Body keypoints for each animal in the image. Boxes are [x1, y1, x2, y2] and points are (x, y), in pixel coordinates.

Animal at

---------------

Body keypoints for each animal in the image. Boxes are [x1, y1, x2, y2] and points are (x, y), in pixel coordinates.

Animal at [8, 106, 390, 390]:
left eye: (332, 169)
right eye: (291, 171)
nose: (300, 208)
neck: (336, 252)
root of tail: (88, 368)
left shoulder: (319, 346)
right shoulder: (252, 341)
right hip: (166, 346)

---------------

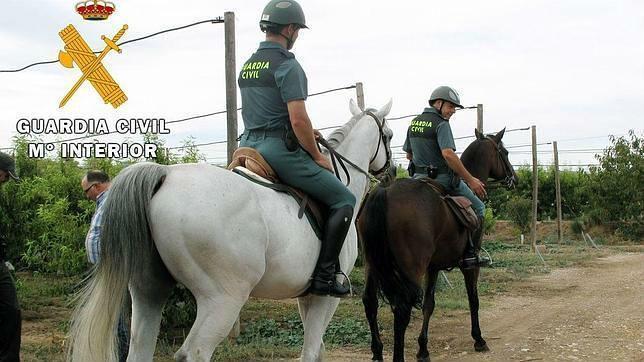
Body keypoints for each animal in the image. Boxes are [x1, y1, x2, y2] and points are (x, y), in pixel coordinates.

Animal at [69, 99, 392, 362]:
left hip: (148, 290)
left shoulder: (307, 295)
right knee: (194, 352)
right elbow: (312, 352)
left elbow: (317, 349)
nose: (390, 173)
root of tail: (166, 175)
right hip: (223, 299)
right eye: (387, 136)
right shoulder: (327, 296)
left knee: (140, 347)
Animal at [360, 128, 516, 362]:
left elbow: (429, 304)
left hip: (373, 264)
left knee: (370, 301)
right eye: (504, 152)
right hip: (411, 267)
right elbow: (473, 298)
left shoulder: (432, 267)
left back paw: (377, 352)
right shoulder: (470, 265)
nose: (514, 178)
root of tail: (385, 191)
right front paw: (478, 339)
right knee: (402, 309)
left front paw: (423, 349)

---------------

→ **Task to complete**
Give only the lines from the one holding "nose: (300, 208)" through the one holding "right hip: (166, 346)", each restated exactly as it appears above.

→ **Exercise response**
nose: (300, 208)
neck: (336, 252)
root of tail: (88, 368)
left shoulder: (319, 346)
right shoulder: (252, 341)
right hip: (166, 346)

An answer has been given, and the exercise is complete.